Data records Block Start

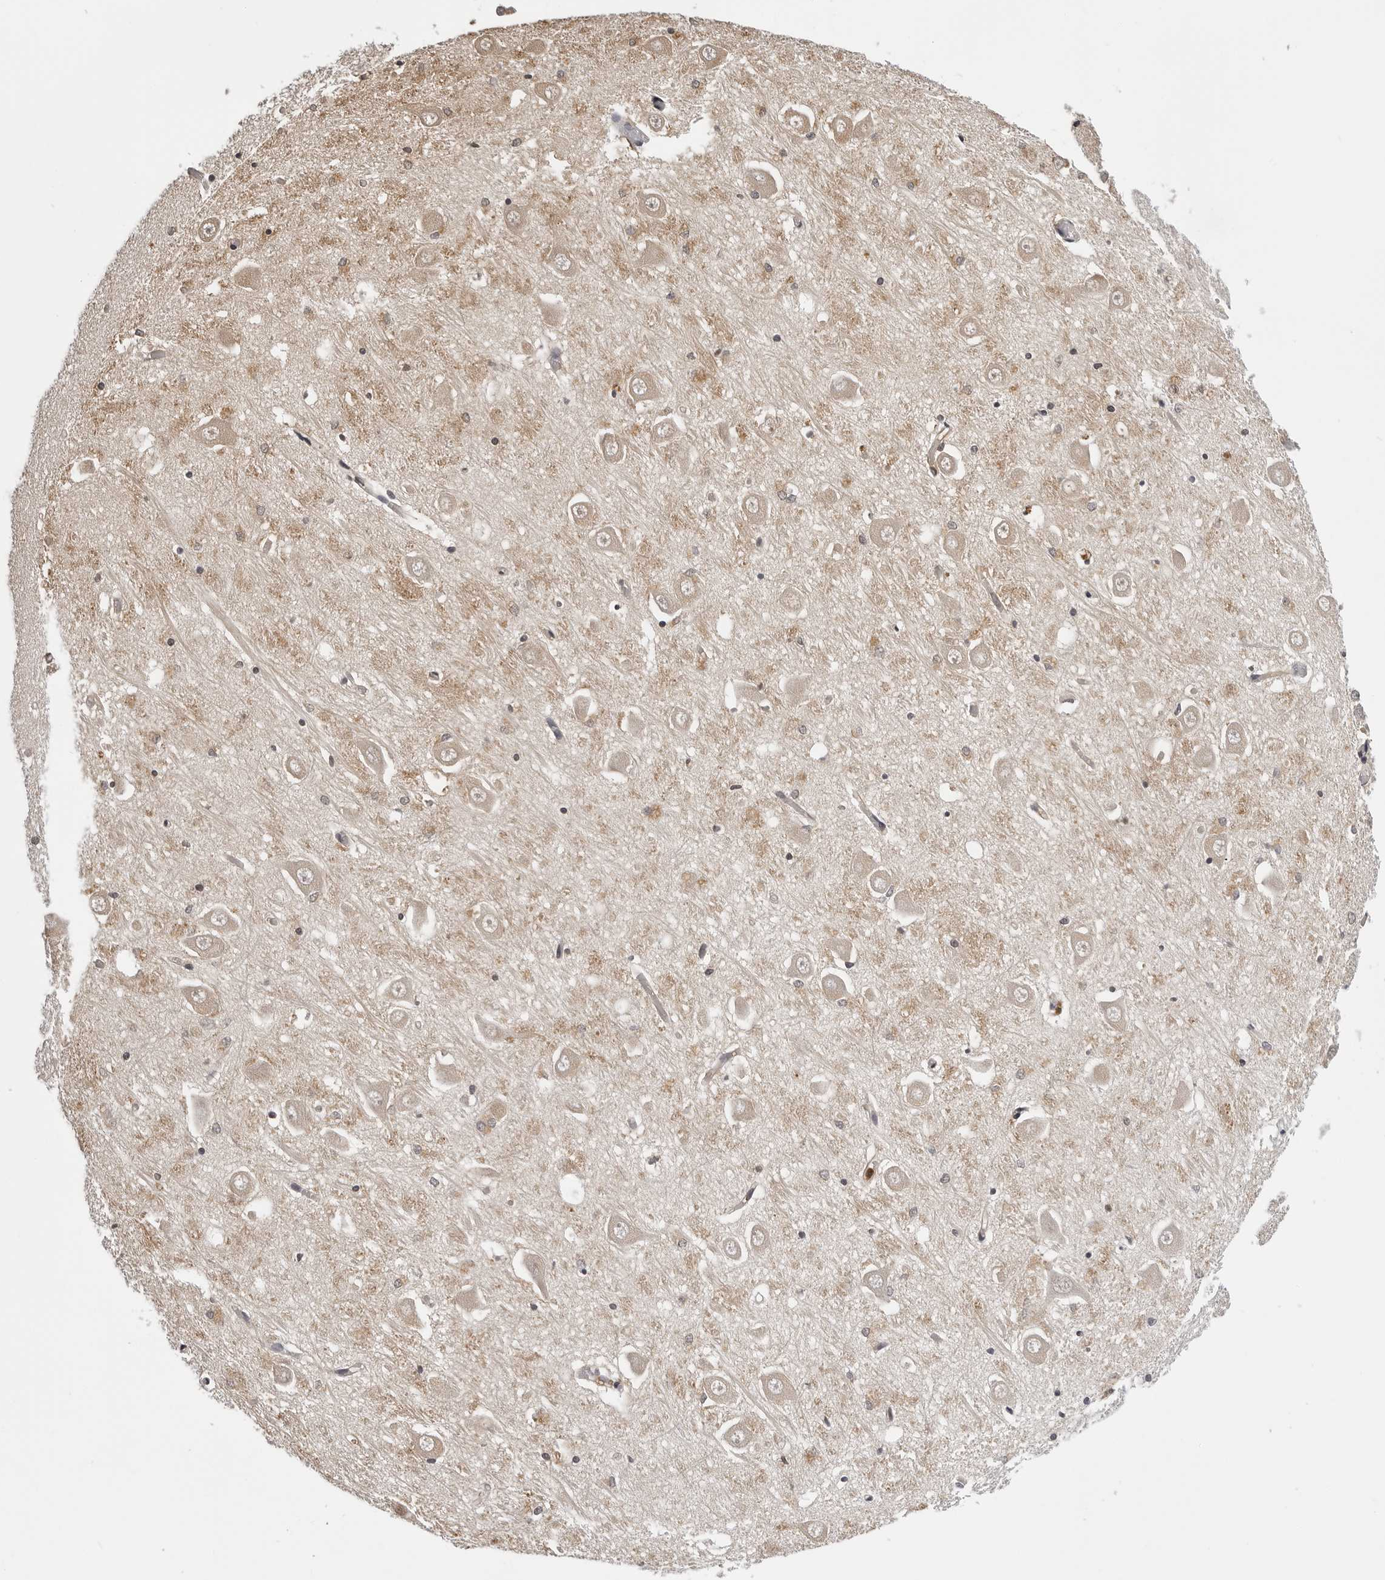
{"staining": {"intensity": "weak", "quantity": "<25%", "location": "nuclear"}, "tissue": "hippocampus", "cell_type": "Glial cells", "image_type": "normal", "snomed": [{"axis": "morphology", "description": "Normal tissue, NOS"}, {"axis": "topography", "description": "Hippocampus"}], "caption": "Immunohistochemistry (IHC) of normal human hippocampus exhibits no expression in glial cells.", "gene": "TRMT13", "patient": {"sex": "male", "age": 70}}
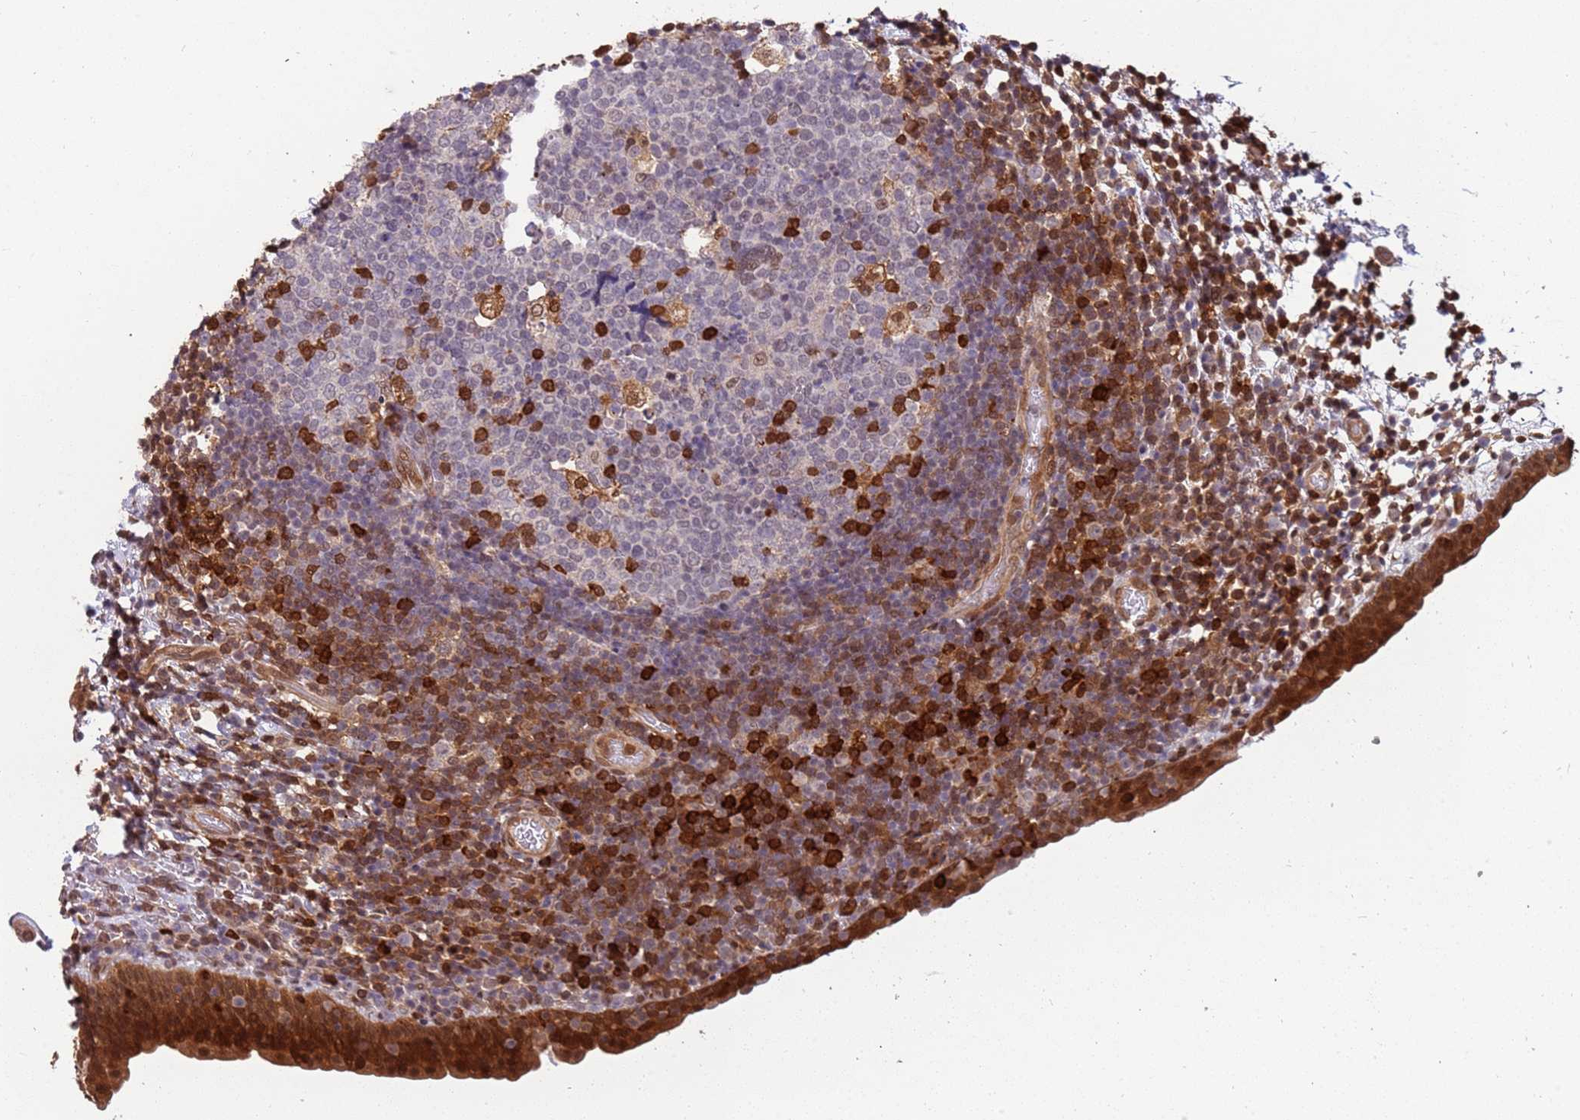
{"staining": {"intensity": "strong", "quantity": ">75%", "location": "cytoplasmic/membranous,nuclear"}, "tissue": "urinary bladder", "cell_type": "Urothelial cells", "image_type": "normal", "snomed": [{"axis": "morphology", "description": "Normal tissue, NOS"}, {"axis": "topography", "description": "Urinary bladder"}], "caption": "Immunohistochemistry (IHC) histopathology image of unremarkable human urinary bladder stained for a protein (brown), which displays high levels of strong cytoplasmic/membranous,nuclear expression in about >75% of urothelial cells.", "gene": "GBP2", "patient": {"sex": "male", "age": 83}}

Data records Block End
Data records Block Start

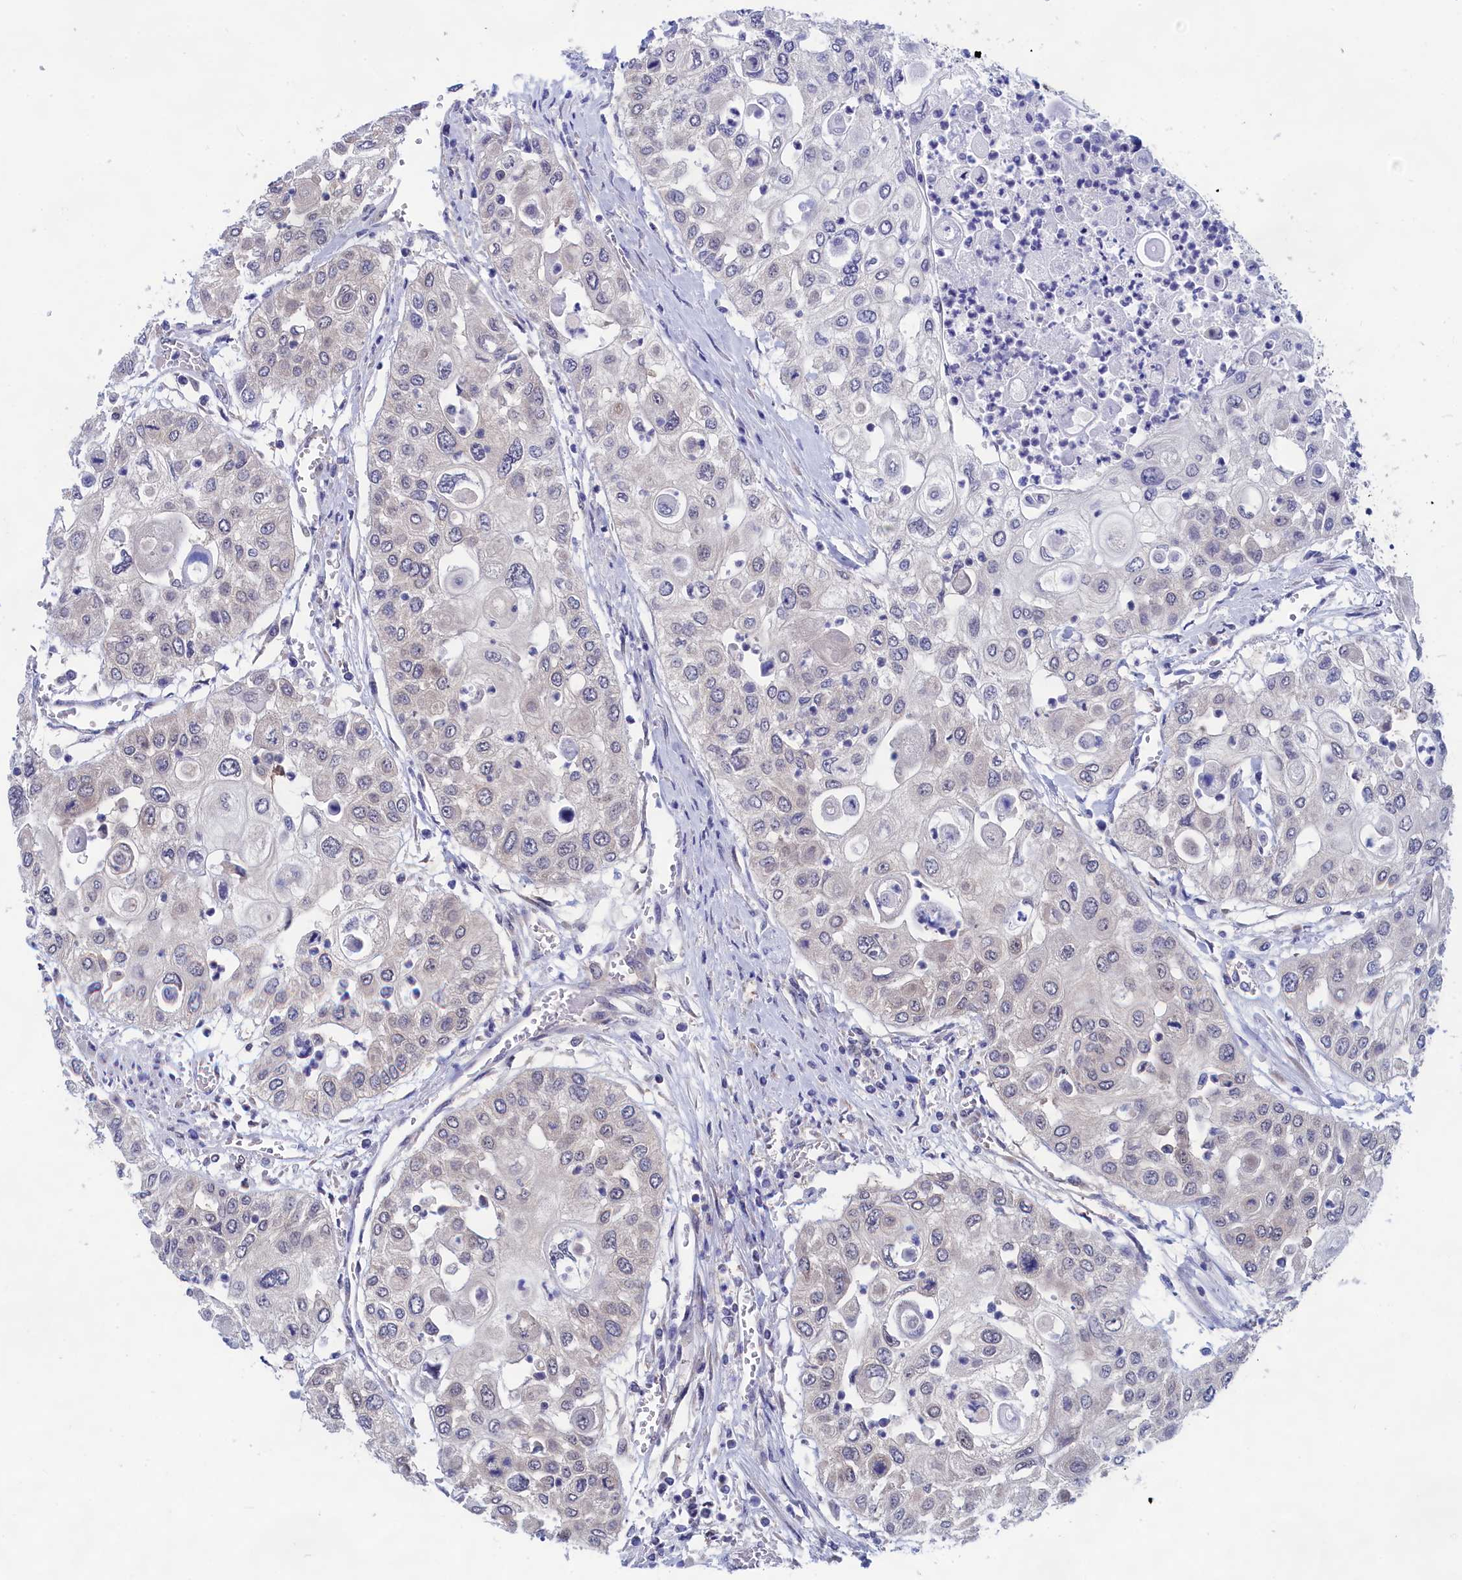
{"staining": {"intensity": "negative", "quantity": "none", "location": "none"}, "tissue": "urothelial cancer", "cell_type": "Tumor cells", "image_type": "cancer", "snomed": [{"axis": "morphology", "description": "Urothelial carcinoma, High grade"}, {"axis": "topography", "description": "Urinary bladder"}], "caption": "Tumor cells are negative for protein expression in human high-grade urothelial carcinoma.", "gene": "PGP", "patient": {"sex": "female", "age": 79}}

Data records Block End

Goal of the exercise: Make an exact copy of the lines above, beginning with the line with "(IHC) of normal" and ending with the line with "(IHC) histopathology image", and keep the pictures out of it.

Result of the task:
{"staining": {"intensity": "weak", "quantity": "<25%", "location": "nuclear"}, "tissue": "hippocampus", "cell_type": "Glial cells", "image_type": "normal", "snomed": [{"axis": "morphology", "description": "Normal tissue, NOS"}, {"axis": "topography", "description": "Hippocampus"}], "caption": "Immunohistochemistry (IHC) of normal human hippocampus exhibits no expression in glial cells.", "gene": "TRMT13", "patient": {"sex": "male", "age": 70}}
{"staining": {"intensity": "strong", "quantity": ">75%", "location": "cytoplasmic/membranous,nuclear"}, "tissue": "urinary bladder", "cell_type": "Urothelial cells", "image_type": "normal", "snomed": [{"axis": "morphology", "description": "Normal tissue, NOS"}, {"axis": "topography", "description": "Urinary bladder"}], "caption": "Immunohistochemistry (IHC) histopathology image of unremarkable human urinary bladder stained for a protein (brown), which displays high levels of strong cytoplasmic/membranous,nuclear expression in about >75% of urothelial cells.", "gene": "GBP2", "patient": {"sex": "male", "age": 83}}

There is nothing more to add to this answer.